Yıllardan beri susma ve gizlenme yolunu seçmiş Türkiye azınlıkları artık taleplerini ve güncel olaylara ilişkin yorumlarını duyurabilmek için seslerini çıkarıyor. Özellikle azınlık gençlerinin yoğun bir asimilasyonla karşı karşıya olduğu bu günlerde bir grup Ermeni ve Süryani genci, kültürlerini anlatabilmek ve Türkiye'deki varlıklarını değerlendirmek için radyo programı yapıyorlar.

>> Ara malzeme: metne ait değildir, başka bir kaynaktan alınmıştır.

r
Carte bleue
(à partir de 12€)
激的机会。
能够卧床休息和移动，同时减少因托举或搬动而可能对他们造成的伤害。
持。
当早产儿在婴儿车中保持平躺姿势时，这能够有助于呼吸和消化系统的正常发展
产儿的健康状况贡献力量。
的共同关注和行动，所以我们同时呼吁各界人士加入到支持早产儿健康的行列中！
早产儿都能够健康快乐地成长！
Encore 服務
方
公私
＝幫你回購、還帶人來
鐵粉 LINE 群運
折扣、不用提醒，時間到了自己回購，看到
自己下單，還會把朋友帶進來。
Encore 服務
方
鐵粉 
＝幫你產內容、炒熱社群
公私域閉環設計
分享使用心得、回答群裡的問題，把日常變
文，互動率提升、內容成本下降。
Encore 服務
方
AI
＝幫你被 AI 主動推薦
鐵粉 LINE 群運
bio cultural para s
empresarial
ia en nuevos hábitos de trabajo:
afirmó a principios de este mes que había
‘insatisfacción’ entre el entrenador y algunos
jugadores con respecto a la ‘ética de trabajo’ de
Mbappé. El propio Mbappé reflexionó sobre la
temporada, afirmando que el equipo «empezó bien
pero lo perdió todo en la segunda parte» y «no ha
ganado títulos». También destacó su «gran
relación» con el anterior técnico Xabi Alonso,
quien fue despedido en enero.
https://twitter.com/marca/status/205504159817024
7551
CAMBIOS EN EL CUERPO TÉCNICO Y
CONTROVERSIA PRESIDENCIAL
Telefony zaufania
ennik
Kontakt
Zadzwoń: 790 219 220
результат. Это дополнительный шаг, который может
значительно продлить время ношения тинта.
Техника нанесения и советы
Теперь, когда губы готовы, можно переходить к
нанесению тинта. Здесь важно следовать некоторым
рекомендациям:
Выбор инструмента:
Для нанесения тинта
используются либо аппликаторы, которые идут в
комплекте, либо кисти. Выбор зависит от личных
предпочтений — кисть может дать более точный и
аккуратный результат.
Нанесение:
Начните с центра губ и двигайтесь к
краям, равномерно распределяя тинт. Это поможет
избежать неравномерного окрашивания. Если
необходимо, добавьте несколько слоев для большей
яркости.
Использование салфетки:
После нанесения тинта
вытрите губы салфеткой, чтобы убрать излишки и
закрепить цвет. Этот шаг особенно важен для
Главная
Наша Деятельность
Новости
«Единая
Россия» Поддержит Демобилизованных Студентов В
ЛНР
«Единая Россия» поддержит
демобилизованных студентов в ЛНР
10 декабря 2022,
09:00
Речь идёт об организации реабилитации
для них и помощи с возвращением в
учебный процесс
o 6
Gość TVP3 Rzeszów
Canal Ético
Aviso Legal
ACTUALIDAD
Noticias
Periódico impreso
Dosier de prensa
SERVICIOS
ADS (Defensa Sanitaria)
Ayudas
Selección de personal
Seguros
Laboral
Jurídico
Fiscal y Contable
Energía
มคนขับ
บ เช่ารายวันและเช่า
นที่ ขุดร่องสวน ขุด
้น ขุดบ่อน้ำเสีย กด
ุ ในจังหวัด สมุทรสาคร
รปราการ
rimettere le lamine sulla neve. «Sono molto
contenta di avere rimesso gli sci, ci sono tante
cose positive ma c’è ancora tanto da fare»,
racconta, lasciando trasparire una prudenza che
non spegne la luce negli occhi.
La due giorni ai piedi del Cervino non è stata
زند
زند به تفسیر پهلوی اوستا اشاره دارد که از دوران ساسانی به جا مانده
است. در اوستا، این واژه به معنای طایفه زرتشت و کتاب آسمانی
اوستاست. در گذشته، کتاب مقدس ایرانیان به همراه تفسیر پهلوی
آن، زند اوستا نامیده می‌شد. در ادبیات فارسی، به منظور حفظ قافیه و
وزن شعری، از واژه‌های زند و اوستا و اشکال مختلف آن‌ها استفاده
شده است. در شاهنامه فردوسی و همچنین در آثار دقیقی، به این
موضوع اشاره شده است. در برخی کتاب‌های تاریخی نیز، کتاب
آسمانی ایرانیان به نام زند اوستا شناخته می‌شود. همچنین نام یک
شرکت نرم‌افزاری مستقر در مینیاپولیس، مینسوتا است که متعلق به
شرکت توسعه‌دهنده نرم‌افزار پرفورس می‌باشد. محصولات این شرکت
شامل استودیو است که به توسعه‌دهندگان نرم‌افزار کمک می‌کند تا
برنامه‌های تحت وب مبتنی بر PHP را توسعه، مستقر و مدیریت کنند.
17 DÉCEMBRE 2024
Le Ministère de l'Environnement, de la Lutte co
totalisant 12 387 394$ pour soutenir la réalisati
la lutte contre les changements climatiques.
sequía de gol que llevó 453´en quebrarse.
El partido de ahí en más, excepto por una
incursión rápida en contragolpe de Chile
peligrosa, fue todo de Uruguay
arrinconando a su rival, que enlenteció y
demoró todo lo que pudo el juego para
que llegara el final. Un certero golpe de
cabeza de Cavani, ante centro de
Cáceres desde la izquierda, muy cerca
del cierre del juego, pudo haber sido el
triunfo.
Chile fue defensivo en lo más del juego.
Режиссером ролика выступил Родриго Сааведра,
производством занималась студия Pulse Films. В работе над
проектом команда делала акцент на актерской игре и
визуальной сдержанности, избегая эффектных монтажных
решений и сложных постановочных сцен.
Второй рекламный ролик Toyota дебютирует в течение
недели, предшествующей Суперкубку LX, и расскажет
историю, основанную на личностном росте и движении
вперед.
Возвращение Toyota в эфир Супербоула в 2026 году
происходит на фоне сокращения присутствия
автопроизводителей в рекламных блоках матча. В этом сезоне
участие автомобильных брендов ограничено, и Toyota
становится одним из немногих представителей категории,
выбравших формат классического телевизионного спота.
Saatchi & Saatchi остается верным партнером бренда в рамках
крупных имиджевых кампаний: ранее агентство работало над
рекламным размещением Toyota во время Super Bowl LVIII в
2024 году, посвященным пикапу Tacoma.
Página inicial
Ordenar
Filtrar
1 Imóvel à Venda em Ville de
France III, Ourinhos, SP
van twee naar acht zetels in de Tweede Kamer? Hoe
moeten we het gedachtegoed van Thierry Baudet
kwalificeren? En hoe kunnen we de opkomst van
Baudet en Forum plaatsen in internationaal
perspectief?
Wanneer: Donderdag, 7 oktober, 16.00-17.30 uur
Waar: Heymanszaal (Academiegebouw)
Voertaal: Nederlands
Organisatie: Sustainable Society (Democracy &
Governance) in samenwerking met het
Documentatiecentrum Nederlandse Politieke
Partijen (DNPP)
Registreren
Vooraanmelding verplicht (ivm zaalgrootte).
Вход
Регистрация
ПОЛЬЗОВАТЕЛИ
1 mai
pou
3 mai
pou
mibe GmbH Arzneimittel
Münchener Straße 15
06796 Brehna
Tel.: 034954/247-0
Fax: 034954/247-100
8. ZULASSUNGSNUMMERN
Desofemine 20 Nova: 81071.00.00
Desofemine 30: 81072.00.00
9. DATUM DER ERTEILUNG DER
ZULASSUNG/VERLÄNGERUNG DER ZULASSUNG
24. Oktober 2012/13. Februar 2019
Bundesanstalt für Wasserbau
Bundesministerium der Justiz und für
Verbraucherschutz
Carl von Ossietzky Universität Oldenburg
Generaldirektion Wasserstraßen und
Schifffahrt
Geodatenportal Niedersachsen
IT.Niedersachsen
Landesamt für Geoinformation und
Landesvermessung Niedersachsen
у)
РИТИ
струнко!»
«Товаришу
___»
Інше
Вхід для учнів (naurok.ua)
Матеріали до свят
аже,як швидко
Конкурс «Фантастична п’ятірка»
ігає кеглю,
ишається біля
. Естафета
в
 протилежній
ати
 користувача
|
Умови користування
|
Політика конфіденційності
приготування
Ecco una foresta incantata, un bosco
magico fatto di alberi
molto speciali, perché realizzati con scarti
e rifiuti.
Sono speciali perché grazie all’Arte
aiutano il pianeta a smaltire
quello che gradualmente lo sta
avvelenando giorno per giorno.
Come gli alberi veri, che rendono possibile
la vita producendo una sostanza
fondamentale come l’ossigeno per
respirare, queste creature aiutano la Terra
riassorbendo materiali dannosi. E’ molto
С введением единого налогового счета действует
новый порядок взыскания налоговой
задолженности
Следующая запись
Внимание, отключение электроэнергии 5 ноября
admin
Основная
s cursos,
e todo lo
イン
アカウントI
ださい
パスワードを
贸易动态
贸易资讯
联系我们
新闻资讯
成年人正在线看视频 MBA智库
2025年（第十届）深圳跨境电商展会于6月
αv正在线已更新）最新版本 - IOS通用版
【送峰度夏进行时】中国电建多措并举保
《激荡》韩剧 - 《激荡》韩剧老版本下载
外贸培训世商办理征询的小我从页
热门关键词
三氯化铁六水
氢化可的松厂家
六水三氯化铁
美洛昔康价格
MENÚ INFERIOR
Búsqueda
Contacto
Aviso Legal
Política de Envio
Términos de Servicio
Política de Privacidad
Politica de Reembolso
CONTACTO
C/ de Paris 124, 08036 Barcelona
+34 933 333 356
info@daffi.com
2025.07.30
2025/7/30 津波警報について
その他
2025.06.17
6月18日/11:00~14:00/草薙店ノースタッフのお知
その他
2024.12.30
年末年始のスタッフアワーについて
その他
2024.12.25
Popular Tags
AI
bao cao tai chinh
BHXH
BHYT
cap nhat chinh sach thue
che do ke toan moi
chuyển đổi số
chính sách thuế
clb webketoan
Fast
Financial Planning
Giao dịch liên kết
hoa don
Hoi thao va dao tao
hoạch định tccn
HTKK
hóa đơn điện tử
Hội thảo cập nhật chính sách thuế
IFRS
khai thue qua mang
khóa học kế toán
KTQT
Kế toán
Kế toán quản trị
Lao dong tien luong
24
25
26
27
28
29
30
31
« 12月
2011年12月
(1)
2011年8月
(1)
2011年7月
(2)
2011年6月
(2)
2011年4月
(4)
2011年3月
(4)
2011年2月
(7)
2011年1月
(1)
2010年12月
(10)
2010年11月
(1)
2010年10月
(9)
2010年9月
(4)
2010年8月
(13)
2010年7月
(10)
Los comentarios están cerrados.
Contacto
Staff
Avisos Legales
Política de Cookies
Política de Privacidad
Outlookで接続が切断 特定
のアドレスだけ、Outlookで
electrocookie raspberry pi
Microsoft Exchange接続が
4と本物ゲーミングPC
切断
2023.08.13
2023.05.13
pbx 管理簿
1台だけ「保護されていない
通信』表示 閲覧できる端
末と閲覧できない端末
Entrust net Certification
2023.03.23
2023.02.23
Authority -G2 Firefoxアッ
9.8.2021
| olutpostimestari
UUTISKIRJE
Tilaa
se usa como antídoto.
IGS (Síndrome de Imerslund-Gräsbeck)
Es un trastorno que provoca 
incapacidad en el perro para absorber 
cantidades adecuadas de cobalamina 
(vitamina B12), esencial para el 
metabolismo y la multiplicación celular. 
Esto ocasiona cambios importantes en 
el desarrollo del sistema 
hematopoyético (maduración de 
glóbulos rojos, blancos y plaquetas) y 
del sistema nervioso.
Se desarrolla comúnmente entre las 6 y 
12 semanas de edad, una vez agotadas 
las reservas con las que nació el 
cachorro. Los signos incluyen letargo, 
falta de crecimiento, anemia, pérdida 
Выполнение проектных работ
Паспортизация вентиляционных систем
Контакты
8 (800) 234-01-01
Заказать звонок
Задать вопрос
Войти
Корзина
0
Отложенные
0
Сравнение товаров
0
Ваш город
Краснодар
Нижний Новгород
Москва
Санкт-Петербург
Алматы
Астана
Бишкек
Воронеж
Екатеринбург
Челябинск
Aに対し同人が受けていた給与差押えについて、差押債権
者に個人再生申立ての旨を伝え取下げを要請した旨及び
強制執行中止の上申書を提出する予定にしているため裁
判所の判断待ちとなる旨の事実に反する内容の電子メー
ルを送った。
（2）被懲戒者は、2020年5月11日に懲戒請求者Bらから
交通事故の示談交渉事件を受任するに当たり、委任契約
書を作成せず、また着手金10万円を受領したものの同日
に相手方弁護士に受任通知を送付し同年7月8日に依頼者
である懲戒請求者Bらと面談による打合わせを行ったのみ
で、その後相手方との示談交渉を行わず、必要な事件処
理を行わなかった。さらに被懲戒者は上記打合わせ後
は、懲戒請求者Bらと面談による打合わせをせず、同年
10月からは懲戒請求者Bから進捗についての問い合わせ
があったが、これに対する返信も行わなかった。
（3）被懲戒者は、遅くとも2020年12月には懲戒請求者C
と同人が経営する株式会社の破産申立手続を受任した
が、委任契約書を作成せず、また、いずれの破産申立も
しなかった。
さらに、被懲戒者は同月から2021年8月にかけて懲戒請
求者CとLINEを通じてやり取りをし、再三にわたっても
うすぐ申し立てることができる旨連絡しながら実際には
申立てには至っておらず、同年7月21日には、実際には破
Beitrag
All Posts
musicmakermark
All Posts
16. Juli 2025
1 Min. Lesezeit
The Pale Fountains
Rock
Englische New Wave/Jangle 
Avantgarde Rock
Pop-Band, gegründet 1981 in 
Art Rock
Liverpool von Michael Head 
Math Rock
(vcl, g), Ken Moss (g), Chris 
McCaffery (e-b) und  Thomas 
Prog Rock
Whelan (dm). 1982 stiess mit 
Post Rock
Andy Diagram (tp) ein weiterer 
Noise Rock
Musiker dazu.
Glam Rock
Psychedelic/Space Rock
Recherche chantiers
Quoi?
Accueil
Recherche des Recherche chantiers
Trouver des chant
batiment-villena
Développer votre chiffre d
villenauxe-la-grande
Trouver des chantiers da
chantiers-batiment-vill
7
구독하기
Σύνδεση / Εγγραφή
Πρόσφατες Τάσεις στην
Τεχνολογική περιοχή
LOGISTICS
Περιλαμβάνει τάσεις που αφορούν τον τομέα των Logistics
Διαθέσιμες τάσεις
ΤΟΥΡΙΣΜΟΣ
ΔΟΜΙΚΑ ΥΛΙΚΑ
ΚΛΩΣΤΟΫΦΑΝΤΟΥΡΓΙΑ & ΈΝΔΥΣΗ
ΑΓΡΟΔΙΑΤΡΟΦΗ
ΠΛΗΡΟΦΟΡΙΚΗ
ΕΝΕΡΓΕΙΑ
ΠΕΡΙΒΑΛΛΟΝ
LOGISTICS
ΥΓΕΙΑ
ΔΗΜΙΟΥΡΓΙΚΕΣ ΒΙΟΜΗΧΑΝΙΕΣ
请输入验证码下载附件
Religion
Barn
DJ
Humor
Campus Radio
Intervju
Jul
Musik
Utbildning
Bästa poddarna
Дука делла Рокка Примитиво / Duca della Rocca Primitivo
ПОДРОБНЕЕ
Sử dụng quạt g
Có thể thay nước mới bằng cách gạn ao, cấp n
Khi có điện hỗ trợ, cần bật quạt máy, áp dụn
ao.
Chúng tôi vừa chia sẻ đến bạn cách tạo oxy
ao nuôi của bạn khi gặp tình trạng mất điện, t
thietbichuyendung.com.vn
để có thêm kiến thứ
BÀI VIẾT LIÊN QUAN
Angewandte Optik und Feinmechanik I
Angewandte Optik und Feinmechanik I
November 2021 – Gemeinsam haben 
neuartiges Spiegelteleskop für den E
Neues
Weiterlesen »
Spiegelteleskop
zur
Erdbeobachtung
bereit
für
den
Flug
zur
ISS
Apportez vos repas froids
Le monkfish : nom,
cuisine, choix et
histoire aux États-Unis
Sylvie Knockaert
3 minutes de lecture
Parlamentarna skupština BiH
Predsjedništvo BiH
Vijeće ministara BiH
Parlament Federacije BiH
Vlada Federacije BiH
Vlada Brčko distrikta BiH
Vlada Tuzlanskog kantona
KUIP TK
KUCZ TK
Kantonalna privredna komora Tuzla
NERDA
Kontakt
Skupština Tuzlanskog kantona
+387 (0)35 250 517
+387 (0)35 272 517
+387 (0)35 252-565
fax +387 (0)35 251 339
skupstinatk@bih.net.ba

Kültürleri benzer iki halkın bireyleri olan Süryani ve Ermeni gençler, yaptıkları programla bugüne kadar pek de alışık olunmayan bir olaya imza atıyorlar. Belirli bir zaman öncesine kadar söylenemeyen Ermeni ve Süryani sözcükleri, program süresince yayınlanan Ermenice ve Süryanice ezgilerle Anadolu ve Mezopotamya'nın kadim halklarını tanıtıyor. 2002 yılında açılacağı bildirilen Ermenice radyonun çalışmalarıyla başlayan radyoculuk istekleri
Sasonlu Alex'i,
Sinoplu Sayat'ı bir arayışa iter. 2006 yılı ortalarında seslerini duyurma isteğinde olan
Alex ve
Sayat, internet radyoculuğuna el atmak üzereyken,
Yaşam Radyo içerisinde seslerini duyurabileceklerini öğrenirler. Yoğun çalışmalar ardından planlanan program içeriği ardından ilk yayına başlanır. İlk programlardaki heyecan yerini zamanla profesyonelliğe bırakırken, kültürlerin iç içe geçtiği Türkiye toplumlarını daha bir cesaretlenerek anlatmaya devam eder.
Programın adı
Programın adına Ermenice aşure anlamına gelen 'Anuşabur'. Program yapımcıları bunu 'çokkültürlülük' kavramına bağlıyorlar. Anuşabur'la bugüne kadar nesne durumunda olan azınlıkların, yanlış anlatılmış toplumların artık kendilerini ifade etmeleri gerektiğini düşünüyorlar.
Süryanice bir ses 'Şlomo'
Anuşabur ekibine bu dönem bir de Süryani katılmış. Mardinli bir Süryani olan Zeki, sözlerine Lozan'da azınlık konumunda sayılan Süryanilerin azınlıkların haklarına sahip olmadığını, bunun hala çözülmemiş bir konu olduğunu belirterek başlıyor. Eğitim ve diğer haklarının olmadığını belirten Zeki, radyoda kendini anlatabilmek ve halklar arasında yaratılan önyargıları biraz olsun kırabilmek için Anuşabur'a sesini kattığını söylüyor. Göçler ardından kalanların son temsilcilerinden olan Zeki, Süryani halkını anlatırken istemsiz olarak bin yıllar öncesine giderek bugün parça parça edilmiş bir tarihi cümlelerine sığdırıyor. Adı gibi kültürlerin aşuresi niteliğinde olan program 1980'li yıllardan sonra hızlanarak devam eden asimilasyon ve apolitizasyon politikalarının boşa çıktığını bir kez daha anlatırken, program sunucularının belirttiği ortak şiar olan 'halkların kardeşliği'ni bir kez daha kanıtlarcasına ezgilere eşlik eden Kürtçe stranlarla özgür, barış ve kardeşlik dolu geleceğe atılan adımların ne kadar yerinde olduğunu gösteriyor. Anuşabur programı her salı saat 20.00'de Yaşam Radyo'da (internet ortamında da) dinlenebilir.